Auch bei der Auslieferung von kroatischen Soldaten an das Kriegsverbrechertribunal in Den Haag lag Mesic nicht auf HDZ-Linie: Er trat als Zeuge vor dem von der Partei politisch bekämpften Gericht auf und trug so dazu bei, die Umstände des Kriegsausbruchs zu erhellen. Auf die Frage des Nachrichtenmagazins Globus, ob er erneut als Zeuge in Kriegsverbrecherprozessen oder auch in Prozessen zur Kollaboration von Repräsentanten des Ustascha-Regimes mit den Deutschen während des Zweiten Weltkrieges aussagen würde, antwortete Mesic als einziger der Kandidaten mit »Ja«.

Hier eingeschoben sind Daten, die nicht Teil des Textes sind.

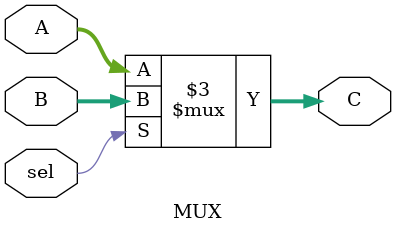
<source format=v>
module MUX(input sel,
input [31:0]A,B,
output reg [31:0]C);

always@(*)begin
if(sel)
C=B;
else
C=A;
end

endmodule

</source>
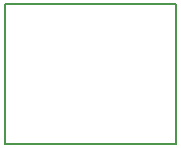
<source format=gbr>
G04 #@! TF.FileFunction,Profile,NP*
%FSLAX46Y46*%
G04 Gerber Fmt 4.6, Leading zero omitted, Abs format (unit mm)*
G04 Created by KiCad (PCBNEW 4.0.7) date Tuesday, July 31, 2018 'AMt' 11:35:19 AM*
%MOMM*%
%LPD*%
G01*
G04 APERTURE LIST*
%ADD10C,0.150000*%
G04 APERTURE END LIST*
D10*
X171200000Y-87000000D02*
X156700000Y-87000000D01*
X156700000Y-75200000D02*
X171200000Y-75200000D01*
X156700000Y-87000000D02*
X156700000Y-75200000D01*
X171200000Y-75200000D02*
X171200000Y-87000000D01*
M02*

</source>
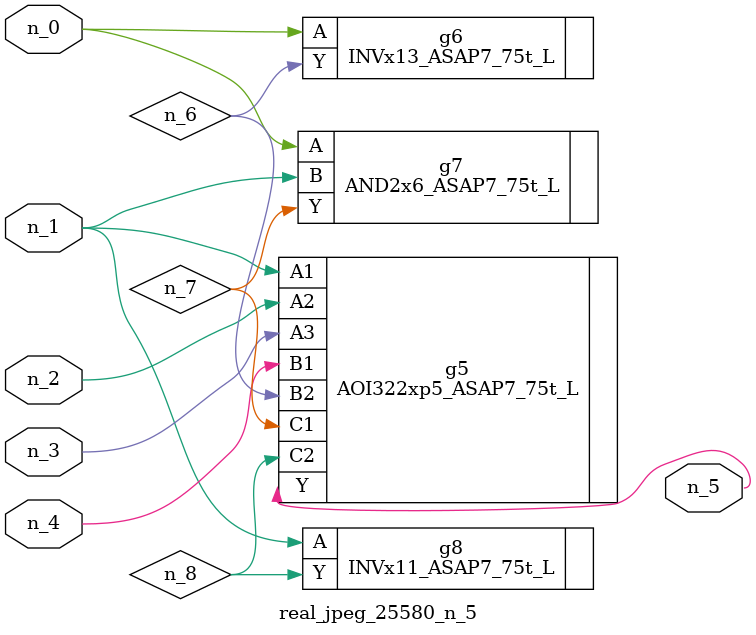
<source format=v>
module real_jpeg_25580_n_5 (n_4, n_0, n_1, n_2, n_3, n_5);

input n_4;
input n_0;
input n_1;
input n_2;
input n_3;

output n_5;

wire n_8;
wire n_6;
wire n_7;

INVx13_ASAP7_75t_L g6 ( 
.A(n_0),
.Y(n_6)
);

AND2x6_ASAP7_75t_L g7 ( 
.A(n_0),
.B(n_1),
.Y(n_7)
);

AOI322xp5_ASAP7_75t_L g5 ( 
.A1(n_1),
.A2(n_2),
.A3(n_3),
.B1(n_4),
.B2(n_6),
.C1(n_7),
.C2(n_8),
.Y(n_5)
);

INVx11_ASAP7_75t_L g8 ( 
.A(n_1),
.Y(n_8)
);


endmodule
</source>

Populärer aber ist seine Forderung nach einer Neubewertung der Beziehungen zu den in Kroatien unbeliebt gewordenen bosnischen Kroaten. Etwa zwei Millionen Mark fließen täglich von Zagreb in die Herzegowina, um u.a. Polizei, Militär, Krankenhäuser, Renten und Lehrer zu bezahlen. Vielen Kroaten ist das mittlerweile zu viel.

Die meisten Stimmen dürfte Mesic von ehemaligen HDZ-Wählern bekommen haben, die sich bereits bei der Parlamentswahl enttäuscht von der Staatspartei abgewendet hatten. Doch auch jene, die bis heute zur HDZ halten, kamen an ihm kaum vorbei, da dem eigenen Kandidaten Granic zuletzt kaum noch Chancen eingeräumt wurden.

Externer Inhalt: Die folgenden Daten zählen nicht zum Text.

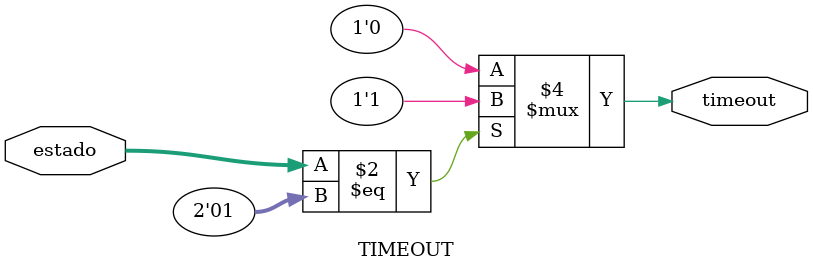
<source format=v>
/**
 * Genera un timeout cuando las puertas han estado mucho tiempo abiertas.
 *
 * El timeout (cantidad de ciclos para esperar) es un valor dado.
 *
 * @param in:estado    El estado de las puertas.
 * @param out:timeout  Un 1 si es que se genero un timeout o sino 0.
 */
module TIMEOUT (estado, timeout);
	input [1:0] estado;
	output timeout;

	reg timeout;

	always@(estado)
	begin
		if (estado == 2'b01)
		begin
			#100 // ojala que salga de aca cuando cambian las puertas
			timeout = 1;
		end
		else
			timeout = 0;
	end
endmodule

</source>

Die HDZ-Rechte hatte keinen Präsidentschaftskandidaten gestellt und der Bewerber der Faschistenpartei HSP, Ante Djapic, wurde während des Wahlkampfs zur Spottfigur: Als Mitte Januar bekannt wurde, dass ein Parteifreund Djapics Doktorarbeit geschrieben hatte, verlor der HSP-Kandidat seinen Doktortitel.

Somit besteht Mesics Konkurrenz nur aus Drazen Budisa, der vor Schwierigkeiten innerhalb der Regierungskoalition warnt, sollte Mesic Präsident werden. Doch selbst Premier Racan scheint sich schon damit arrangiert zu haben, dass sein Wunschpartner es nicht ins Präsidentenamt schafft. Seine Unterstützung für Budisa während des Wahlkampfes wurde umso leiser, je deutlicher Mesic in Führung ging.

Doch wer auch immer die Stichwahlen am 7. Februar gewinnt, die Macht von Tudjman wird ihm vorenthalten bleiben: Alle Parteien haben sich darauf geeinigt, die politische Bedeutung des Präsidenten zu reduzieren und auf ein Parlament mit einer größeren Machtbefugnis zu setzen.